Creeping up on the ninth month before Horner 9 certainly is an interesting time for me. I think I have always been painfully independent, a self-starter, goal setter and achiever, and I have a spoiled husband who is used to my doing A LOT around the acreage to keep up etc and keep up with the first eight! "Keeping balance" so to speak has certainly been a challenge or at least more of a challenge this time. WHY would I consider asking anyone for help? Why would I consider asking my husband to help more with night time routines? But in reality, I might have to humble myself even more and do just that in the next month or so. When dh helps with night time routines, dinner, pjs, diapers, prayers and matter a factly putting them to bed, the evening is a cinch! But....asking for this help can be ever so humbling for me in light of what I said before.........little miss independence. There are many ways that Christ shows mercy and love to me. I am slow to recognize that and slow to remember. I have certainly received help through others but I think we all have a fierce need to fight this help and remain 'in charge' of ourselves and not let others care for us. We have to 'figure things out' for ourselves and resist the input and help of others.
Our 'mother culture' is such that if we mom's can't 'handle' handling everything, then we have no business having any further children. Hmmm......I have problems with this modern thinking. Communities used to help each other. I read some study that in Asia, to help prevent post-partum depression or basically to just help the new mom, the Grandma's and Aunts etc. would help care for the other children for........ready?.....two months. Wow. That is a lot of rest. It seems the church can do the same sort of thing, but better, caring for body and soul. We provide dinners which is an extremely big help, but I know speaking for this mom, I am hesitant to allow the church family to do more than that. What mom would not be relieved to have this help though. We moms just set ourselves up to 'be able to handle' things ourselves. The Asia study was interesting to me in that there is a LOW incidence of emotional stress in new moms in countries with this help. It was just interesting to me is all.

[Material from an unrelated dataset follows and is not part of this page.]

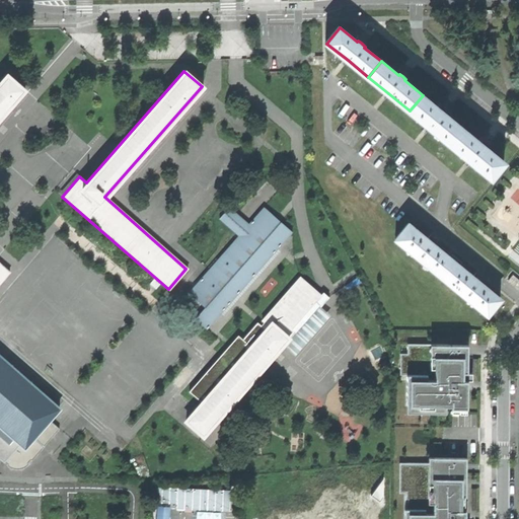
[(0,280),(7,272),(0,265),(0,116),(23,89),(5,74),(0,80),(0,280)]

Older kids. My kids can 'handle' things but I do think that older kids should not ALWAYS bear the whole weight of family additions. The dad is in charge. The mom can NOT do it all. Kids are still kids. We watch them struggle with completing their own responsibilities. They certainly know how to help with their younger siblings but with MOM TOO! I have sympathy for my own children as they help with their younger siblings a lot and are pretty sensitive to the needs of other moms with their kids so........this is yet another reason this mom does not take care of herself or allow others to do so. I should be able to handle it. This is not pick on dad time but there must be SOME reason God made the dad stronger with deeper vocal chords.....life is just more efficient with their input.
The mom in this country is supposed to either be back on her feet handling things or back at work in a matter of weeks. This is a thinking-out-loud processing moment. Not a request. (That was a backwards statement). Is having a baby or struggling with anything a sign of weakness? Well.......in a sense yes. Is that okay? Yes! Strong in weakness. Isn't that what we are taught? I think we do not let ourselves and others live it though. Come Lord Jesus!
So I have had many goals to get this house in shape but I realize I need to take all that one little step at a time and chill. If it gets done great. If it doesn't that will have to be okay. I ALREADY HAVE a ninth child to take care of and my independence stands in the way there as well. We can not 'see' the child but I still need to take care of him/her. I am just going to have to swallow my pride and keep things calm and simple. Calm and simple is not the American way. I am looking forward to the new little one and do not want to miss out on the fleeting time that infants are infants. Chill Karin.
Thankful for Christ's love and mercy for even me.